British prime minister urged to act to fix Hong Kong passport delays
British Chamber of Commerce says renewal holdup is damaging trade
Britain’s top trade body in Hong Kong has urged Prime Minister David Cameron to intervene over long holdups that are plaguing people trying to renew their passports in Hong Kong.
Christopher Hammerbeck, executive director of British Chamber of Commerce, said delays of up to three months were a serious business issue and warned it would have an impact in terms of "cost, delays and the inability to travel”.
“We raised the matter with the consulate. I also raised the matter with the MP who represents business interests in the House of Commons, and we have also had it raised with Number 10 Downing Street,” he said.
London closed the regional passport office at its Hong Kong consulate on December 28 and started issuing the travel documents from its passport office in Liverpool.
Consular officials have declined to say how many people have been affected, but the number is believed to be in the hundreds. According to the 2012 consular census, there were 250,000 full British nationals and 3.4 million British National (Overseas) passport holders in Hong Kong.
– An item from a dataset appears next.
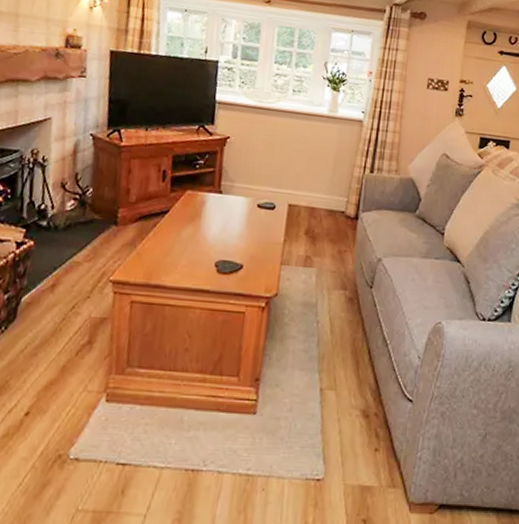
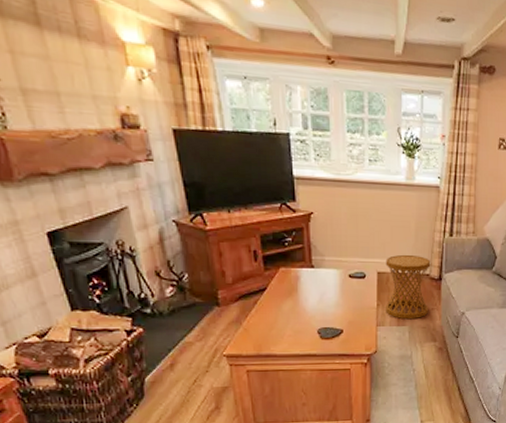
side table: none [293,187,348,261] -> present [386,254,431,320]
A spokeswoman for the government in London said: "It is to do with transferring from the Foreign and Commonwealth Office's regional passport processing centres to Her Majesty's Passport Office."
Renewals previously took up to four weeks. However, consular officials have warned that renewals would now take at least six weeks and first-time applications could take eight weeks or longer.
"If you are planning any overseas travel in the coming weeks and months, please do not leave it until the last minute," acting consul general Karen Bell warned this month.The delays extend to the renewal of all types of British passport holders internationally.
Some expatriates in the city have already had to wait up to three months for a new passport.
The chamber said assurances that closing the regional office would not affect the service meant nothing.
Hammerbeck said the system worked well for a few months. “We were getting passports back in two or three weeks,” he said.
The backlog surfaced in March..
“Clearly they haven't kept to their end of the bargain. It’s not seamless and smooth,” Hammerbeck said.
He said the chief executive of the passport office had been summoned to a conference in London attended by Hong Kong Consul General Caroline Wilson.
Some expatriates who need new passports within four weeks are being forced to buy an emergency passport, which costs HK$1,200 and allows only a single trip. Normal application fees for a 10-year passport are HK$1,340 for a 32-page passport and HK$1,450 for 48 pages.
Katherine Horgan, an exchange student on an education visa expiring this week, was told to wait three to six weeks, and now has no choice but to apply for an emergency passport.
"I sent my application on time, they gave me a time frame, and I worked to it. I booked flights - non-refundable - for [Sunday], and my visa runs out [on Monday]," she said. "They are forcing me into a position where I will be staying in Hong Kong illegally against my will."